Wellesley scholar to discuss race and privilege
Peggy McIntosh, associate director of the Wellesley College Center for Research on Women, will discuss White People Learning About People of Color: Learning About Themselves at noon Tuesday, March 6, at Schaeffer Theatre, 305 College St. The public is invited to attend free of charge. Founder and director of the National S.E.E.D. Project on Inclusive Curriculum (Seeking Educational Equity and Diversity), McIntosh consults widely throughout the United States and the world with educators who are creating gender-fair and multicultural curricula.
She published the groundbreaking White Privilege and Male Privilege: A Personal Account of Coming to See Correspondences through Work in Women’s Studies in 1988. This analysis and its shorter version White Privilege: Unpacking the Invisible Knapsack in 1989, have been instrumental in putting the dimension of privilege into U.S. discussions of gender, race and sexuality.

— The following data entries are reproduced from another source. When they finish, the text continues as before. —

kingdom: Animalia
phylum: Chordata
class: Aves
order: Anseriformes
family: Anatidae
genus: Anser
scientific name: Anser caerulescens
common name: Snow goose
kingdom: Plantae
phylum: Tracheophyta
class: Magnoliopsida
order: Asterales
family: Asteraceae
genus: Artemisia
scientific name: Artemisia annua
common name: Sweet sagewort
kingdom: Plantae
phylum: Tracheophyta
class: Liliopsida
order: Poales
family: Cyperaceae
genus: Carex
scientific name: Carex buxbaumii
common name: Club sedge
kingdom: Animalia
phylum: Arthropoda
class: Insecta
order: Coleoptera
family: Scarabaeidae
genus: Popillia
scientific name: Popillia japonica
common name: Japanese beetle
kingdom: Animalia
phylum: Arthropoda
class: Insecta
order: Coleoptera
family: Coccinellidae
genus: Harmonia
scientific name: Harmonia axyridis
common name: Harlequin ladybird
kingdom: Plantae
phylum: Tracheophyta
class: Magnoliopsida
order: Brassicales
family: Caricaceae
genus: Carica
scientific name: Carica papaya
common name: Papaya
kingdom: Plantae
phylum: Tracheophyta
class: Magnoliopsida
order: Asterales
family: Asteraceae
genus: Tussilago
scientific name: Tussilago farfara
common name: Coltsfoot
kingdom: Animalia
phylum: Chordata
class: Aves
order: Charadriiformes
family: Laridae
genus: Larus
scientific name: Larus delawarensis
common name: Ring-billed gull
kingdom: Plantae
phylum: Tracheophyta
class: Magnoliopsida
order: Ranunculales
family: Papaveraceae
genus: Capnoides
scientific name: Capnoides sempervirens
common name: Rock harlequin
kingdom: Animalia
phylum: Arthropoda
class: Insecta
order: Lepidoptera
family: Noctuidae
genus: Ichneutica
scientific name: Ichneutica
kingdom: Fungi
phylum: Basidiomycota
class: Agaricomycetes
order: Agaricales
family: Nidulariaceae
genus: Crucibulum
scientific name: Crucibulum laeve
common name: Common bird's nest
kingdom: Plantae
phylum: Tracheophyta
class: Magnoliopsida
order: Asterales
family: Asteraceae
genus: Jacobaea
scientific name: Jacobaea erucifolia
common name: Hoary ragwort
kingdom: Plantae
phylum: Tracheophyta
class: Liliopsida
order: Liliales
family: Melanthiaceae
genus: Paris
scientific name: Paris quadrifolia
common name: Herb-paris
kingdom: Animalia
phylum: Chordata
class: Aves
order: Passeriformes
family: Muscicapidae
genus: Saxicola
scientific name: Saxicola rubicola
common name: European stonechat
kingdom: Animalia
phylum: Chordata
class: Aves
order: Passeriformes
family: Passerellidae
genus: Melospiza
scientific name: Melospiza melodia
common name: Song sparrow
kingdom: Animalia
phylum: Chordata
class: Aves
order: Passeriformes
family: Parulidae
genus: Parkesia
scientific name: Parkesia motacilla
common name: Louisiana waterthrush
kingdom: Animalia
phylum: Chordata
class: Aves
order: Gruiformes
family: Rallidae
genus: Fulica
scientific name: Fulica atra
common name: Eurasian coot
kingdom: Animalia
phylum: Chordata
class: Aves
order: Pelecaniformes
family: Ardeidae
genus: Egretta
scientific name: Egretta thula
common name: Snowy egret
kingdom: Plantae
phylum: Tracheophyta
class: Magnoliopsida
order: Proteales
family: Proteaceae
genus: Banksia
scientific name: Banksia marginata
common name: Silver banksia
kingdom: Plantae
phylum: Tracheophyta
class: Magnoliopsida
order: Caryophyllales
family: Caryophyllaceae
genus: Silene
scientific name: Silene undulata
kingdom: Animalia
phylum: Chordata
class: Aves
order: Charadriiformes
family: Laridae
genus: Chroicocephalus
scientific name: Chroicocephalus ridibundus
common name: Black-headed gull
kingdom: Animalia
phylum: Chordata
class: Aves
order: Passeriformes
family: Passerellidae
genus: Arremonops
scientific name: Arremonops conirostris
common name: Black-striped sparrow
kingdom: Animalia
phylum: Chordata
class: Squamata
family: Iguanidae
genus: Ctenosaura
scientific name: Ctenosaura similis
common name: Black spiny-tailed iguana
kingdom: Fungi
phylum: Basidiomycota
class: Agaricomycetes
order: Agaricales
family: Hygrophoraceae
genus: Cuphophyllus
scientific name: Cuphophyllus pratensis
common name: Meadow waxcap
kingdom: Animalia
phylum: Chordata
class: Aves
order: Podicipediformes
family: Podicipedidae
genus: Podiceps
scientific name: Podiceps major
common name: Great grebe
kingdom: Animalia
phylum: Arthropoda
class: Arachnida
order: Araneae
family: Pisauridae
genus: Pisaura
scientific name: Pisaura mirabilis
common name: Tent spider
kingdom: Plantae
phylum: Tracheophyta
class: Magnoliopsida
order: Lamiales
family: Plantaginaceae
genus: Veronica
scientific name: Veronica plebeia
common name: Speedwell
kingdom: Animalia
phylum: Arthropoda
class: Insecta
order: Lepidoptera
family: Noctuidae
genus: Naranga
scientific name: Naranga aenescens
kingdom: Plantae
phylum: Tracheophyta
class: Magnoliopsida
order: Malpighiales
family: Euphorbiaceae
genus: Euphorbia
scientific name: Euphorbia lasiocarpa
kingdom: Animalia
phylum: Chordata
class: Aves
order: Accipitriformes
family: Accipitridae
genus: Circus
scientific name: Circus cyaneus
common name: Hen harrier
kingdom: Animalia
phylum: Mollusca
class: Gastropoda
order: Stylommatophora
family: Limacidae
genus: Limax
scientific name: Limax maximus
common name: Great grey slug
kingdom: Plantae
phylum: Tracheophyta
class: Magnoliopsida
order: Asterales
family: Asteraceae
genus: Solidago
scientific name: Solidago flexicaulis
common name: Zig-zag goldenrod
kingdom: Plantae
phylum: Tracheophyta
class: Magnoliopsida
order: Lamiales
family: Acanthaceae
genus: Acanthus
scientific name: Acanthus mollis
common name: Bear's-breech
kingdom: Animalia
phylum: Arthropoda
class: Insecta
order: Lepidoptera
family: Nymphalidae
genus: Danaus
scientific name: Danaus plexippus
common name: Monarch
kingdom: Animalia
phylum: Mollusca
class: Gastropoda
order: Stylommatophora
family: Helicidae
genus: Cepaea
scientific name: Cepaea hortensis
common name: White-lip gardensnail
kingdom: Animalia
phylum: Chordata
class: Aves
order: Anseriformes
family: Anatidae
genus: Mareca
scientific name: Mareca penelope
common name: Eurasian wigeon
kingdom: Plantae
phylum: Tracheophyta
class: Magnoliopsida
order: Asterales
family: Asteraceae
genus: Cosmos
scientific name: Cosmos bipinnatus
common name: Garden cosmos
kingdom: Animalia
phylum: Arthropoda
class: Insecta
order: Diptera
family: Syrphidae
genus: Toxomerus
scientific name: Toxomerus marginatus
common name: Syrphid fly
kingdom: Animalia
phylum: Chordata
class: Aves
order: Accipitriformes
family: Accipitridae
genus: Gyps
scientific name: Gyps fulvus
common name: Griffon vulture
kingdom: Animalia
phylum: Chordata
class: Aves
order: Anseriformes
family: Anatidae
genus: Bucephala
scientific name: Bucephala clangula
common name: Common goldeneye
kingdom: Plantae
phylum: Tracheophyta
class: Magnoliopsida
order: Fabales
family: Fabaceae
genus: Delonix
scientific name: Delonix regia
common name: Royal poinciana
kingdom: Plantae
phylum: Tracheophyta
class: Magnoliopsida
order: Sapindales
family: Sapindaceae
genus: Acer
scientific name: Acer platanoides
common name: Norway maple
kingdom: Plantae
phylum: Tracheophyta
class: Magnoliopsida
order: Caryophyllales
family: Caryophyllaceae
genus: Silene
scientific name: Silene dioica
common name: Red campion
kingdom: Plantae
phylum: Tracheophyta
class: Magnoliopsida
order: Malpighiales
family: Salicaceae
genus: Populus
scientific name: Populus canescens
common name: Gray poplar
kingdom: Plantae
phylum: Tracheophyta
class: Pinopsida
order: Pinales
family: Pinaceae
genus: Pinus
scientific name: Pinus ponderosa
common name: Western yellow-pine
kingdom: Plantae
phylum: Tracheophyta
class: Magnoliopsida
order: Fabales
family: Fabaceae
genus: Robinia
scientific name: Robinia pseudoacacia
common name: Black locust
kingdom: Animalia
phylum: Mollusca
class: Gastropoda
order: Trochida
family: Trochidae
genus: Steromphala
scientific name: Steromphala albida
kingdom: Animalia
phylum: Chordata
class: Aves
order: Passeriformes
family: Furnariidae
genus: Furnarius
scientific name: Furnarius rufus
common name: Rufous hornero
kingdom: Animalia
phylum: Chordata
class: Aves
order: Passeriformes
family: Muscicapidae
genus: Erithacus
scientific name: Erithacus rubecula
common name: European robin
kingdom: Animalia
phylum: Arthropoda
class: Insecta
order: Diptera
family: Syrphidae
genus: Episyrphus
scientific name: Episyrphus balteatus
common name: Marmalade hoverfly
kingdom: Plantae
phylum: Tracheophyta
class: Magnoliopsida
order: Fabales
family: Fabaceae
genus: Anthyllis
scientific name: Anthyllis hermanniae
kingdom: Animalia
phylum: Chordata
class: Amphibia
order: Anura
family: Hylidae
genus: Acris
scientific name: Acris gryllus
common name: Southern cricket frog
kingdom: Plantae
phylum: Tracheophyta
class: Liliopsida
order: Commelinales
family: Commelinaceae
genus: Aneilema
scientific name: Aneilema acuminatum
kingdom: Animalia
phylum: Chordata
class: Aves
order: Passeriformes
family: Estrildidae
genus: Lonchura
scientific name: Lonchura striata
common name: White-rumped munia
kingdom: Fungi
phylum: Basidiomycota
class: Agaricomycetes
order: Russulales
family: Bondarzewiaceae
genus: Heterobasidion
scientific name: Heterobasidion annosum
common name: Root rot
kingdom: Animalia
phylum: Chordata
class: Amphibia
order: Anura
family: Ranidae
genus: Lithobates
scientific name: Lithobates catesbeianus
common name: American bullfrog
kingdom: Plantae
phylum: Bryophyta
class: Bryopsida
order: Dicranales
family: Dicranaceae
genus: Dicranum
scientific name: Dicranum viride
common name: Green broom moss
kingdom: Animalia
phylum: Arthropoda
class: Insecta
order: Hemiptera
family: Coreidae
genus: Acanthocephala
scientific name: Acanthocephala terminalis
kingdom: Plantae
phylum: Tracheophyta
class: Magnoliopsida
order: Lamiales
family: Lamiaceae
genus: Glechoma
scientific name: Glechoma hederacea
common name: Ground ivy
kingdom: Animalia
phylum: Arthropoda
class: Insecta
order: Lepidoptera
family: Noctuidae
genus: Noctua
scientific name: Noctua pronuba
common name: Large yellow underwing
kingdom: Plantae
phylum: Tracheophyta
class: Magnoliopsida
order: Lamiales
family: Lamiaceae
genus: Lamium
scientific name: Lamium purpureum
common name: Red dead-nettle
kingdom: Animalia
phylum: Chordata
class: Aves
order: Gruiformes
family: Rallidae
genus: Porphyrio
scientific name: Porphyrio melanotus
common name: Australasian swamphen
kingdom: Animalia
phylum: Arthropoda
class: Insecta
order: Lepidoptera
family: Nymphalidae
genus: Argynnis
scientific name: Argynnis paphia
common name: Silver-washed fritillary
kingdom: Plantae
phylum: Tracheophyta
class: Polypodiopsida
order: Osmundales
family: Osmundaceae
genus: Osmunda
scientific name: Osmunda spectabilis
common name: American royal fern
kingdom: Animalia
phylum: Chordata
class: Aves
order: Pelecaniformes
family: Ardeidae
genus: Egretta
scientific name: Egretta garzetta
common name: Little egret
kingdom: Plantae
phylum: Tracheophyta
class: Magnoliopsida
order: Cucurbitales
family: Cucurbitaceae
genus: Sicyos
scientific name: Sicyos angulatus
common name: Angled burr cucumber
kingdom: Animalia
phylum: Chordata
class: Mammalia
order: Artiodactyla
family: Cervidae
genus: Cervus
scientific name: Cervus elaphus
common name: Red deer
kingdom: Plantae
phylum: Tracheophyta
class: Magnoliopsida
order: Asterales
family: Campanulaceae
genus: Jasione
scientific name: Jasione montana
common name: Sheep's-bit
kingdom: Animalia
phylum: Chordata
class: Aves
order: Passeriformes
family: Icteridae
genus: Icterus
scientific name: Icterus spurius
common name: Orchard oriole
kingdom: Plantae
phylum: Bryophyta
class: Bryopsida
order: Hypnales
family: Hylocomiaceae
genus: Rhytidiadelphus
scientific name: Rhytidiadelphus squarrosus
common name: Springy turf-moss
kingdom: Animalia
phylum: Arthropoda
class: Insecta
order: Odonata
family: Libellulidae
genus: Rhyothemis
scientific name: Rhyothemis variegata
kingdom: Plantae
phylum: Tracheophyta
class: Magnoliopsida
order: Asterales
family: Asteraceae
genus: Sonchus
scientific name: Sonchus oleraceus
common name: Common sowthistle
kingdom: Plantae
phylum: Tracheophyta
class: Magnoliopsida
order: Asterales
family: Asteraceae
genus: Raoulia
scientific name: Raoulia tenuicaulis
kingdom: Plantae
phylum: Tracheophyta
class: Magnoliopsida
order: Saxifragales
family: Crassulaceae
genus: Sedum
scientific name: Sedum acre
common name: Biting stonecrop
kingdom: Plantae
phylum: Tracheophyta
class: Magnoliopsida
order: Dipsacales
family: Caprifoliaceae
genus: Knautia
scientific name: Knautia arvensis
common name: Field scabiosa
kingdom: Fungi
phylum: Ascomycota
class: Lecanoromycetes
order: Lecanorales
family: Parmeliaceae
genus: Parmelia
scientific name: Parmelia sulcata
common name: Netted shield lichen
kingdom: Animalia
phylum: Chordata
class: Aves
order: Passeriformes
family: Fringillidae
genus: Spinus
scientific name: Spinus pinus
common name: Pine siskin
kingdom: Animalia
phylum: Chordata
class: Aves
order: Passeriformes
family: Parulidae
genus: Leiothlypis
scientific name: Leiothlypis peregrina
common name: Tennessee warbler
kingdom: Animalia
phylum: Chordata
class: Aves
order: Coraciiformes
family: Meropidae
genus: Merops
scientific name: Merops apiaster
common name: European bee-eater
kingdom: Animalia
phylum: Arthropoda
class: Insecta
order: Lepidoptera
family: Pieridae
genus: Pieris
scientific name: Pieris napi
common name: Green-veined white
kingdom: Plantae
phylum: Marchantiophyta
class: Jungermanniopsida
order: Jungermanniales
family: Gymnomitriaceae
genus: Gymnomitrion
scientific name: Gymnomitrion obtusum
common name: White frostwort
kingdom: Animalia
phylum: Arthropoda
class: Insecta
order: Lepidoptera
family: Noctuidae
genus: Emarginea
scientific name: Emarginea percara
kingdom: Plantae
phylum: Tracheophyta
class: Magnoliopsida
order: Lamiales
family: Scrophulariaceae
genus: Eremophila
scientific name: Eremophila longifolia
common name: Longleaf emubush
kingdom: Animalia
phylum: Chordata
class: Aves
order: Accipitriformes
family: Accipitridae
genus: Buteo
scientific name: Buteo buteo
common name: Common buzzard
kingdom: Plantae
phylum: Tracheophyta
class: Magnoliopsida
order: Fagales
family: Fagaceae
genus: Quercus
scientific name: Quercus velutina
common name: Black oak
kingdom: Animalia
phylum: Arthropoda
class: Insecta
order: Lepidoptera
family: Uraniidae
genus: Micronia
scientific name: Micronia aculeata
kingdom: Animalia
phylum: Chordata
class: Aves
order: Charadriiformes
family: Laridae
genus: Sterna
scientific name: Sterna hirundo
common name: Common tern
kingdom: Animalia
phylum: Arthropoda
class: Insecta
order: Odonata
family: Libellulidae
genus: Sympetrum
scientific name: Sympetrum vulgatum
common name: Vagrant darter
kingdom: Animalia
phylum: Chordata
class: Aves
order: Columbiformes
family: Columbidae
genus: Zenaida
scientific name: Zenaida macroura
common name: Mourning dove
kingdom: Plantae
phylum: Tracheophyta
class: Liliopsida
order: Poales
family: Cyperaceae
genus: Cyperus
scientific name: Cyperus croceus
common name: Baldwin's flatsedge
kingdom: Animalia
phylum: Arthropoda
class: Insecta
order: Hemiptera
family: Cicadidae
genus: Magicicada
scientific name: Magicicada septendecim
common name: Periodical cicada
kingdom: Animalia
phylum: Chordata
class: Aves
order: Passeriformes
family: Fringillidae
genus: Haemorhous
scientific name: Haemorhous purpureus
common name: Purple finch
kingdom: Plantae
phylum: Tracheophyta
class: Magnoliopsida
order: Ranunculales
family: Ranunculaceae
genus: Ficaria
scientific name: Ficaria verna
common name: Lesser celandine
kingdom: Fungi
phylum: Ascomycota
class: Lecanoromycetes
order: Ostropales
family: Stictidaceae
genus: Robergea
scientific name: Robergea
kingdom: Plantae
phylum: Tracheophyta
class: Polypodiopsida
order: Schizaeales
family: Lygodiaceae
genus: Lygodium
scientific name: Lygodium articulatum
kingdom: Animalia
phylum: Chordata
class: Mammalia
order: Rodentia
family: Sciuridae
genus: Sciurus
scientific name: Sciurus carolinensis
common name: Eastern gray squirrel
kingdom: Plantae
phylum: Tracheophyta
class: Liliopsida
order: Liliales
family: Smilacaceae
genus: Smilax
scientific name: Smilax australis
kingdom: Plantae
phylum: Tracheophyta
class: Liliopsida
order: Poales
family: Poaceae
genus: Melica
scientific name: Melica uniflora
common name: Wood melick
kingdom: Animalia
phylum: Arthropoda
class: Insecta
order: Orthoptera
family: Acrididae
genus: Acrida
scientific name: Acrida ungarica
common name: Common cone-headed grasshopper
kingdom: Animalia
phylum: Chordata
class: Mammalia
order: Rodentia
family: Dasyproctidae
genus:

McIntosh has taught at The Brearley School, Harvard University, Trinity College (Washington, D.C.), the University of Durham (England) and Wellesley. Co-founder of the Rocky Mountain Women’s Institute and consulting editor to Sage: Scholarly Journal on Black Women, she recently received the Klingenstein Award for Distinguished Educational Leadership from Columbia Teachers College.